Что же нам предлагается в числе «важнейших достижений пушкинистики»? Обширные выдержки из пресловутых писем!
Прокомментированы они с полнейшим доверием:
«Дантес удивлен умом, о котором в свете такого невысокого мнения, и совершенно неожиданной силой характера своей возлюбленной. Слова Натальи Николаевны (а найти их, как мы понимаем, ей помог пример героини великого романа ее мужа) вызывают у него преклонение».
Несколько осторожнее толкование, предложенное С. Абрамович в весьма добротной книге «Пушкин в 1836 году»:
«…Нам неизвестно, на самом ли деле произнесла Н. Н. Пушкина эти слова: “Я люблю вас так, как никогда не любила”, или в такой форме передал ее утешительные речи Дантес. На основании письма Дантеса содержание этого разговора можно восстановить лишь приблизительно».
Почему не утихает разноголосица мнений?
Потому что принимается на веру то, что никогда не было доказано. Спор о том, относить ли «письма Дантеса» к числу документов, целиком достоверных или не вполне достоверных – такой спор беспредметен.
Но почему писем два? Почему не одно?
Попробуйте все свести воедино, уложить в одно письмо. Оно окажется перегруженным, непомерно насыщенным.
А так, порознь, одно письмо подготовительное, с намеком – кто «она». Другое – о том, какие «у нас с ней» высоконравственные, исполненные обоюдного уважения, возвышенные чувства…
Давнишний член французской Академии, Анри Труайя, в предисловии к английскому изданию романа-биографии «Пушкин», писал:
«Всякий раз, когда специалист откапывает некий клочок бумаги, украшенный его подписью, объявляется всенародный праздник».
Попытаемся продолжить эту мысль. Праздником для всех, кому дорог Пушкин, являются не только дни находок, но и дни, когда снимается вуаль с наносных и далеко не безобидных легенд.
Письма Дантеса одновременно существуют и не существуют. Они действительно написаны рукою Дантеса. Попытки в этом усомниться оказались напрасны. Они были доставлены Геккерну-старшему. В них речь идет – в подразумении – именно о Наталии Николаевне.

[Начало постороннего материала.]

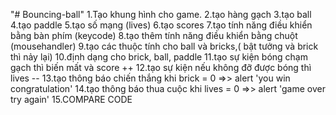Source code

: "# Bouncing-ball" 
1.Tạo khung hình cho game.
2.tạo hàng gạch
3.tạo ball
4.tạo paddle
5.tạo số mạng (lives)
6.tạo scores
7.tạo tính năng điều khiển bằng bàn phím (keycode)
8.tạo thêm tính năng điều khiển bằng chuột (mousehandler)
9.tạo các thuộc tính cho ball và bricks,( bật tưởng và brick thì nảy lại)
10.định dạng cho brick, ball, paddle
11.tạo sự kiện bóng chạm gạch thì biến mất và score ++
12.tạo sự kiện nếu không đỡ được bóng thì lives --
13.tạo thông báo chiến thắng khi brick = 0 =>> alert 'you win congratulation'
14.tạo thông báo thua cuộc khi lives = 0 =>> alert 'game over try again'
15.COMPARE CODE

Вместе с тем эти письма – какая-то дамская беллетристика. Они не вяжутся ни с психологией, ни с обликом, ни с поведением Дантеса. А если так и задумано, чтоб было видно, что письма – далекие от жизни, не вполне правдоподобные, насмешливо раздутые?
Подсказчиком ширмовального поклонения в начале 1836 года могла быть Идалия Полетика. Однако в конце того же года она, женщина умная, не могла не понимать, что при любом исходе дуэли окажется в разлуке со своим дражайшим приятелем.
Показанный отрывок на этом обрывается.